Düzleştiriciyi fişe takıp hala maça devam eden Arda'nın omzunu dürtüyorum. "Naber lan gevşek?"
"İylik ayarsız. Sen?"
"Müthişim. Arınmış ve tertemizim. Bak yüzüme nasıl da parlıyor." Ellerimi çenemin altıda v şekline getirip Arda'ya dönüyorum. Yüzüme boş boş bakıp, "yoo," diyor. "Parlamıyorsun." İçime kaçan sevimliliğimi de alıp önüme dönüyorum. Maşa ısınına saçımdan bir tutam alıp Ömer'e nasıl yapacağını gösterip arkama yaslanıyorum. Omuzlarımın bir karış altında olan saçlarımı düzleştirmek Ömer için kolay olmuyor, benim içinse bir işkenceye dönüşüyor. Ömer saçlarımı çeker, kafa derimi, kulaklarımı yakmaya çalışır ve saçlarıma söverken bırakması için yalvarıyorum ama hırs yapıyor manyak. Omuzlarımı bacaklarıyla iyie sıkıştırıp kafamı o yana b yana atarak güya saçımı düzleştiriyor. Sonunda geriye çekilip muzaffer bir tavırla, "İşte bitti," dediğinde kurumuş gözyaşlarımla önünden uzaklaşıp aynaya koşuyorum. Arda'nın kahkahaları durumun fragmanın verse de gördüğüm şeye beni herhangi bir ipucunun hazırlaması imkansız tontiklerim.
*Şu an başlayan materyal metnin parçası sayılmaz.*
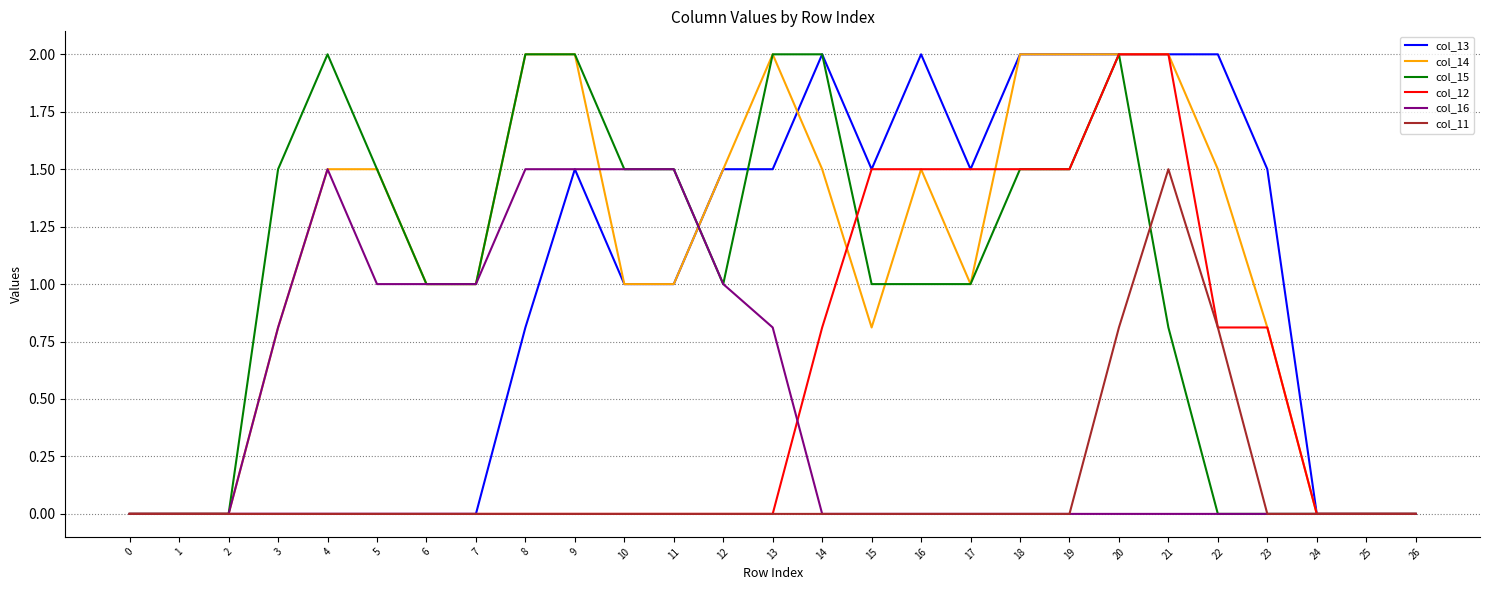

Which series changed the most between 8 and 14?

col_16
Yolunmuş bir tavuktan hiçbir farkım yok.
Arınmış ve temizlenmiş benliğim tanıdık bir dürtüyle doluyor sakince Ömer'e dönüp tatlı tatlı gülümsüyorum. Yediği haltın gayet farkında olacak ki rahatlayarak arkasına yaslanıyor. İşte tam o anda, avımı kaçtığına ikna ettiğim in bilincinde ileri atılıyor ve üstüne atlıyorum. O güzel dalgalı saçlarını avuçlarımın içine kıstırıp tüm kuvvetimle çekerken Ömer Ömçük bağırıyor, haykırıyor, beni üstünden atmaya çalışıyor ama nafile. Kendimi ona adeta yapıştırıyor ve intikamımı alıyorum.